Je m'accroupis pour qu'il descende de mon dos sans avoir à sauter. Cependant, il atterrit sur son côté droit qui lui fait perdre l'équilibre. Je le rattrape avant qu'il ne tombe et passe son bras sur mes épaules même s'il se débat.

— J'ai pas besoin de ton aide.

D'après Émile, personne n'a besoin d'aide. Tout le monde se construit seul et combat la douleur par ses propres moyens. Je suis de ceux qui ne demandent pas d'aide, mais qui apprécient lorsque quelqu'un se soucie de nous. Pour Émile, cette perception est difficile à comprendre. Il n'a eu personne pour lui tenir compagnie ces derniers mois. Sa plus grande amie est partie avec ma plus grande fierté. Alors, selon lui, le soutien des autres se transforme en pitié.

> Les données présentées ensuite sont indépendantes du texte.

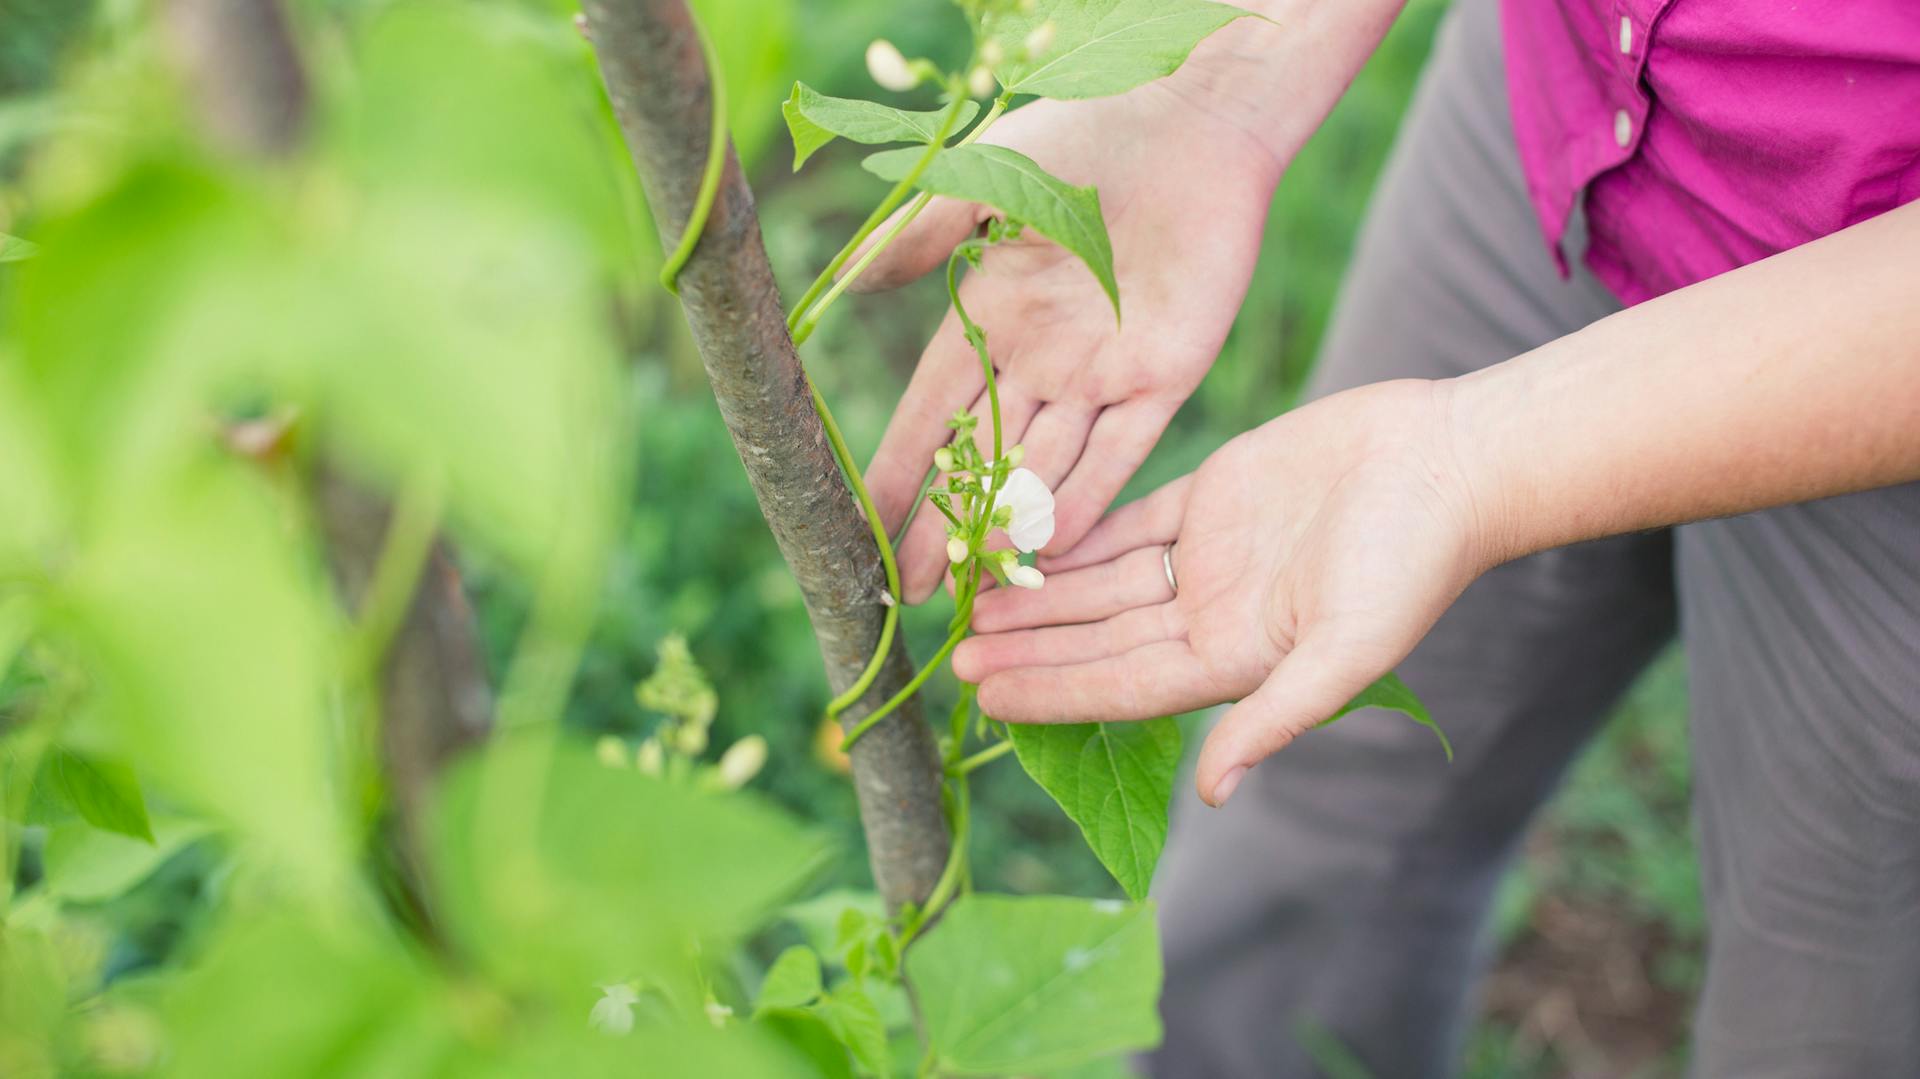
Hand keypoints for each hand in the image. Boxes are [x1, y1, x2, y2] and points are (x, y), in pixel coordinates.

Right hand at [855, 85, 1284, 601]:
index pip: (932, 412)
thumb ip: (921, 236)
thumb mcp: (984, 180)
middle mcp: (1041, 358)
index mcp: (989, 315)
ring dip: (1012, 528)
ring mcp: (1102, 373)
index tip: (862, 524)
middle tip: (913, 593)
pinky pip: (1122, 452)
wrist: (1190, 113)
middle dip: (947, 526)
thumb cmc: (1082, 131)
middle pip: (984, 458)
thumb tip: (847, 284)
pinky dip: (1090, 498)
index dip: (899, 469)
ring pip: (1048, 468)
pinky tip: (1056, 547)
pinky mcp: (1166, 376)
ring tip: (976, 589)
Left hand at [950, 379, 1490, 806]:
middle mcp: (1213, 615)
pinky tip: (1027, 536)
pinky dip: (1079, 530)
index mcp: (1237, 660)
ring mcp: (1211, 556)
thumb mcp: (1348, 651)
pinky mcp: (1215, 495)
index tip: (986, 695)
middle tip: (955, 652)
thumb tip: (1218, 794)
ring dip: (1042, 590)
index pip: (1123, 686)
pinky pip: (1130, 519)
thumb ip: (1276, 717)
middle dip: (1030, 646)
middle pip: (1100, 638)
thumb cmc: (1414, 561)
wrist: (1452, 460)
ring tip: (973, 596)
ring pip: (1104, 580)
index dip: (1054, 691)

Je n'ai pas pitié de lui. Je veux qu'il aille mieux, et surtout qu'il me fasse de nouveau confiance.

— Ça faisait partie de ton plan ça aussi ?

— De quoi ?

— Elle t'a dit où me trouver.

— Qu'est-ce que tu racontes ?

— Ta copine m'a harcelé pour que je te laisse me causer.

Mila, j'avais préconisé de jouer dans la délicatesse !

— J'imagine que tu as refusé...

— Ouais, mais bon il semblerait que tu trouves toujours une solution à tout. Comme ton père, tiens !

Je n'aime pas quand il me compare à lui. Émile ne l'a jamais apprécié et maintenant qu'il le déteste, il me déteste aussi.

— Est-ce que me parler te répugne ?

— Je voudrais bien m'en passer...

— Eh bien, tais-toi et laisse-moi t'emmener à l'infirmerie.

Son regard plein de reproches m'examine comme si je n'avais jamais usé de mon sarcasme sur lui. Je le faisais. Il adorait même me répondre. À croire que ce temps n'a jamais existé. Nous nous taisons jusqu'à ce que l'infirmière s'énerve contre Émile.

— Vous vous battez encore à votre âge !

Si les enfants affichent une moue lorsqu'ils sont réprimandés, Émile la dévisage comme si le coupable se trouvait devant lui. Comme il ne se justifie pas, j'émets des doutes sur sa remarque. S'il s'agissait vraiment d'une bagarre, je suis curieux de savoir qui était dans le camp adverse.

L'infirmière lui préconise d'enlever sa chemise pour pouvoir l'examiner. Le sang a coagulé sur son vêtement, ce qui l'empêche de le retirer. Quand elle remarque que cette étape lui pose problème, elle me fait un signe de la tête pour que je lui vienne en aide. Émile s'empresse alors de l'ôter en hurlant de douleur.